You state that for the majority of problems need only one hidden layer. Perhaps it is better to say that NNs with more hidden layers are extremly hard to train (if you want to know how, check the publications of Hinton's group at Uof Toronto, "deep learning") and thus those problems that require more than a hidden layer are considered "non solvable" by neural networks.
The same functions can be represented with exponentially less parameters, leading to better generalization.
You write *If the NN is a regressor, then the output layer has a single node.*. Why only a single node? Why can't I have multiple continuous outputs?
@gerrit You can definitely have multiple continuous outputs if your target output is vector-valued. Defining an appropriate loss function for vector-valued outputs can be a bit trickier than with one output though.
Where trickier means: you basically sum the individual errors. Yet, they might need to be weighted, otherwise one error dominates everything else (e.g. because it has a much larger range). ZScores on the training outputs is one obvious way to do this, but might not be what you want.
I thought it was the opposite than this: _If the NN is a classifier, then it also has a single node unless softmax is used in which case the output layer has one node per class label in your model._
You could construct a neural network with multiple input layers if you wanted to. The first layer would have to be an input layer, but successive layers could be comprised of both hidden neurons and input neurons, or, if you will, you can have an additional input layer on the same level as a hidden layer.
@doug Thank you for this wonderful answer. This allowed me to reduce my ANN from 3 hidden layers down to 1 and achieve the same classification accuracy by setting the right number of hidden neurons... I just used the average of the input and output summed together. Thanks!
@davips No, it is written correctly here.

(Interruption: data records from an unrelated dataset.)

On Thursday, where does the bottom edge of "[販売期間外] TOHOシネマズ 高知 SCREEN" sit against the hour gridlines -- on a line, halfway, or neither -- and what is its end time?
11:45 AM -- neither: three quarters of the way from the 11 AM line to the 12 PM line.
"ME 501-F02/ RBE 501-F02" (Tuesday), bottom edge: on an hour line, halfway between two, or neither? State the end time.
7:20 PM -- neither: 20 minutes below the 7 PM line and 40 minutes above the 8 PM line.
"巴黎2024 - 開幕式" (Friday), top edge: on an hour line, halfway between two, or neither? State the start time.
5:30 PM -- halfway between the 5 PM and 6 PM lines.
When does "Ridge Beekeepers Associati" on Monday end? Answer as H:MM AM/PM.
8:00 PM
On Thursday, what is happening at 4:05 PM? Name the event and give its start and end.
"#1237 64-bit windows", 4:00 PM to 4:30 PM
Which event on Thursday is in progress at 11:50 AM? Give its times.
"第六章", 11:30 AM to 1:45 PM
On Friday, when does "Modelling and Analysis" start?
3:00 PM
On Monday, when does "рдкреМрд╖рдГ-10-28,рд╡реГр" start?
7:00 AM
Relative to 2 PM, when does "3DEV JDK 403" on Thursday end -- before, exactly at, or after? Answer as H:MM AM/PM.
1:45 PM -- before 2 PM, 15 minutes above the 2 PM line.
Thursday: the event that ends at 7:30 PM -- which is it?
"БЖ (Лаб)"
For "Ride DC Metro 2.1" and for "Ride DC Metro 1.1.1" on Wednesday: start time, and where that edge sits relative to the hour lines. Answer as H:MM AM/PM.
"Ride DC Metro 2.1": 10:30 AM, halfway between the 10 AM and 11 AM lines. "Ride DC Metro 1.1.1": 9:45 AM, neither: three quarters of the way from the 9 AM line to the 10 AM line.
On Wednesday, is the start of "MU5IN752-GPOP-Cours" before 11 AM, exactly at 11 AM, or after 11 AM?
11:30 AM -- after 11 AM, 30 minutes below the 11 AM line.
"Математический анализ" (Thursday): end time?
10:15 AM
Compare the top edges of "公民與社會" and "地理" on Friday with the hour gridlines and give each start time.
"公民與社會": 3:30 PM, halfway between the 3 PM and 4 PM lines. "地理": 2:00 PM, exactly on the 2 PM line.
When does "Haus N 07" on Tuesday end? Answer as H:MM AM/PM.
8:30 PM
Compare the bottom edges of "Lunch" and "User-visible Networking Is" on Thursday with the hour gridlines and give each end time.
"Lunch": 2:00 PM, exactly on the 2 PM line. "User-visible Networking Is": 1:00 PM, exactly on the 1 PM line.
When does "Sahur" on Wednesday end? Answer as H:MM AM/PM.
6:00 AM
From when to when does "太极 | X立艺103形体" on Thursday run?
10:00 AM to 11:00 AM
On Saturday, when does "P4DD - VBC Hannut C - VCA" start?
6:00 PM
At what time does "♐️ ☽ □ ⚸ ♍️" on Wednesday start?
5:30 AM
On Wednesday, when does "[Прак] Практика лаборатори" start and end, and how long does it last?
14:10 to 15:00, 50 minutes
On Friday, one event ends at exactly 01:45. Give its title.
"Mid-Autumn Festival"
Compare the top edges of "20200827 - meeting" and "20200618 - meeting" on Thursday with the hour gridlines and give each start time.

Softmax works similar to a sigmoid or other map to [-1,1] space, except that it maps to multiple dimensions/outputs, just as Doug mentions.
@MikeWilliamson I suspect its a terminology/use "issue" with a lot of the common ML frameworks. It seems common to have a bunch of "output" neurons, then you softmax them, and then you pick the highest one as the single output; and people incorrectly lump the "pick highest" into softmax.
"Simple--every NN has exactly one of them--no exceptions that I'm aware of." Not true, here's an example in the Keras documentation of two input (and two output) layers: https://keras.io/getting-started/functional-api-guide/#multi-input-and-multi-output-models
Does the answer change in any way if the MLP is for approximating the Q function in a RL task?
Do someone have a paper or a book, where the fact that "One hidden layer is sufficient for the large majority of problems." could be proved? Or cited? Thank you!
This paper argues that if you don't have any hidden layer wider than the input layer, you won't be able to form disconnected decision regions in the input space. So, I think it should be beneficial to experiment with that instead of just the average between the input and output layer. https://arxiv.org/abs/1803.00094
Thanks for this nice answer!! So let us consider the following example: Model1) 500 input units, 100 hidden units, 200 output units; Model2) 500 input units, 100 hidden units, 5 hidden units (second hidden layer), 200 output units. The benefit of Model A compared to Model B is: Faster training, lower generelization error (?) and the benefit of Model B compared to Model A: due to the high variance in the number of units, I'm a bit unsure how to put the effect into words. Can you think of an advantage of this model (compared to model A)?